Armani film stirs battle of fashion giants
It's war. An age-old feud that has been gently simmering for the past few years was revived again yesterday by Giorgio Armani who opened his spring/summer 97 show with a short comic film called Salvation.
The film is a rags-to-riches tale of a young woman in Hollywood who makes her living selling magazines from a street kiosk. She's harassed by a series of unsavoury characters, one of whom is a brash, blonde drag queen with more than a passing resemblance to Donatella Versace, sister of Gianni, dressed in black leather bondage bra and gold medallion. "Blondie, blondie!" she yells in an Italian-American accent. "Disco, va bene!"

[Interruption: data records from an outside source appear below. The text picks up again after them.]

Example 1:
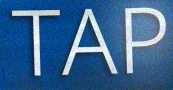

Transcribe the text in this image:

TAP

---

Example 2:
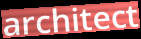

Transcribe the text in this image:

architect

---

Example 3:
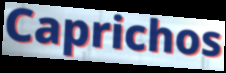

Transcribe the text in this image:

Caprichos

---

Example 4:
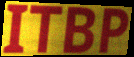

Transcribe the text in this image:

ITBP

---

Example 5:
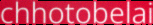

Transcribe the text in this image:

chhotobelai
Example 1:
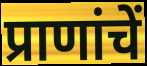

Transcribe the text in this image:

प्राणांचें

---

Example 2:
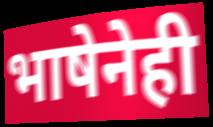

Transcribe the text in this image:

भाषेनेही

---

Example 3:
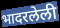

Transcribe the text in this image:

भादरलेली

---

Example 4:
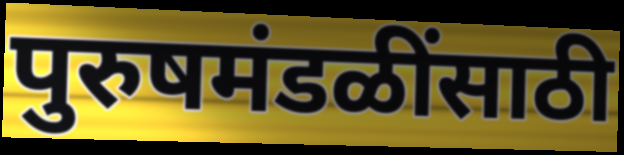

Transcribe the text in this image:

पुरुषमंडळींसाठी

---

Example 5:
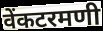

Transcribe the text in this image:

वेंकटरमणी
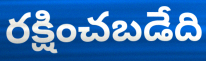
రక్షించబడేది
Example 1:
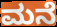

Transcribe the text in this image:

ಮನೆ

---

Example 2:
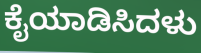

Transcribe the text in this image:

ಕೈಯಾಡಿಸಿದಳು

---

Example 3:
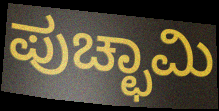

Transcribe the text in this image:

ಪುಚ್ಛಾಮಿ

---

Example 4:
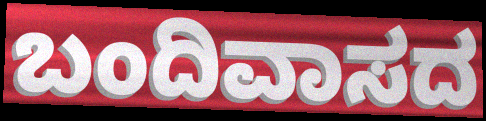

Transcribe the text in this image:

ಬಂದಿವಾಸದ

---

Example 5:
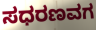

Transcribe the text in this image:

ಸಧರಣವಗ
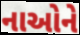
નાઓને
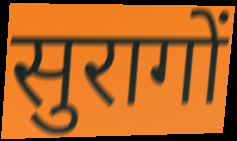
सुरागों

A white van with a Salvation Armani sign screeches to a halt, and men in white suits run out to give the unfortunate magazine seller an emergency makeover. She is transformed into a tasteful Armani princess in clean navy blue.
The film is a dig at Versace, with whom Armani has so often been compared. In recent seasons Versace, who likes to make dangerously daring dresses held together by safety pins has been paring down his collections while Armani, the beige classicist, has been injecting a bit more colour and pizazz to his. They are the two giants of Italian fashion but recently Gucci and Prada have stolen the limelight. On a visit to New York recently, Armani declared that fashion is dead. Armani likes to focus instead on perfect taste and style.
In Milan, some things do not change every season at fashion's whim. At Missoni yesterday, its luxury knitwear proved that it has resurrected itself from the dull and frosty. A quarter of the audience was wearing pieces of the label.